◆ PROBLEM DESCRIPTION
Pull out every line from the listing that has the word "label".

◆ DATA EXCERPTS
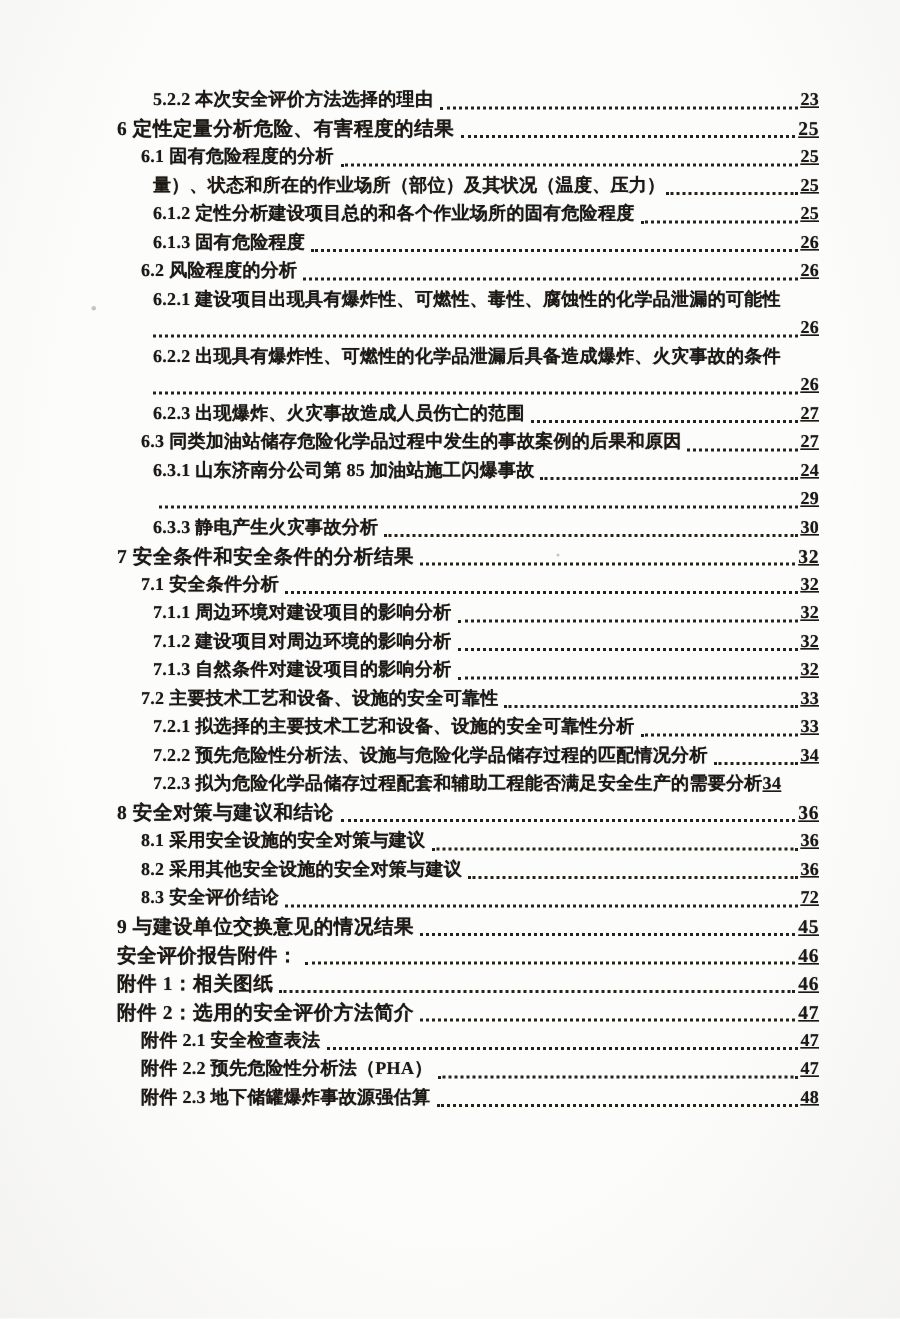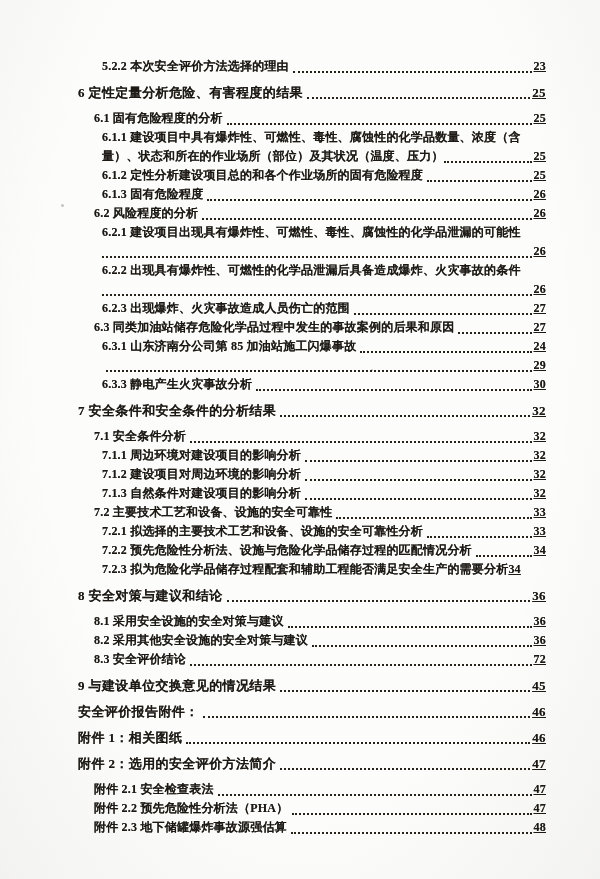--- a/index.html
+++ b/index.html
@@ -38,21 +38,21 @@
     flex: 1 1 auto;
     min-width: 6px;
     border-bottom: 2px dotted #262219;
     margin: 0 2px 3.5px 4px;
   }
   .row .page-num { flex: 0 0 auto; text-decoration: underline; }
   .row.cont .dots { margin-left: 0; }
   .row.lvl1 { font-size: 13px; letter-spacing: 0.4px; }
   .row.lvl2 { padding-left: 16px; }
   .row.lvl3 { padding-left: 24px; }
-  .row.gap  { margin-top: 7px; }
+  .row.gap  { }
 </style>
 </head>
 <body>
 
 <div class="paper">
   <span class="speck s1"></span>
   <span class="speck s2"></span>
   <div class="toc">
       <div class="row lvl3">
     <span class="label">5.2.2 本次安全评价方法选择的理由</span>
@@ -62,24 +62,20 @@
       <div class="row lvl1 gap">
     <span class="label">6 定性定量分析危险、有害程度的结果</span>
     <span class="dots"></span>
     <span class="page-num">25</span>
   </div>
       <div class="row lvl2 gap">
     <span class="label">6.1 固有危险程度的分析</span>
     <span class="dots"></span>
     <span class="page-num">25</span>
   </div>
-      <div class="row lvl3 nodots nopage">
-    <span class="label">6.1.1 建设项目中具有爆炸性、可燃性、毒性、腐蚀性的化学品数量、浓度（含</span>
-
-  </div>
       <div class="row lvl3 cont">
     <span class="label">量）、状态和所在的作业场所（部位）及其状况（温度、压力）</span>
     <span class="dots"></span>
     <span class="page-num">25</span>
   </div>
       <div class="row lvl3">
     <span class="label">6.1.2 定性分析建设项目总的和各个作业场所的固有危险程度</span>
     <span class="dots"></span>
     <span class="page-num">25</span>
   </div>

◆ EXERCISE RESPONSE
     <span class="label">5.2.2 本次安全评价方法选择的理由</span>
     <span class="label">6 定性定量分析危险、有害程度的结果</span>
     <span class="label">6.1 固有危险程度的分析</span>
-    <span class="label">6.1.1 建设项目中具有爆炸性、可燃性、毒性、腐蚀性的化学品数量、浓度（含</span>
     <span class="label">量）、状态和所在的作业场所（部位）及其状况（温度、压力）</span>
     <span class="label">6.1.2 定性分析建设项目总的和各个作业场所的固有危险程度</span>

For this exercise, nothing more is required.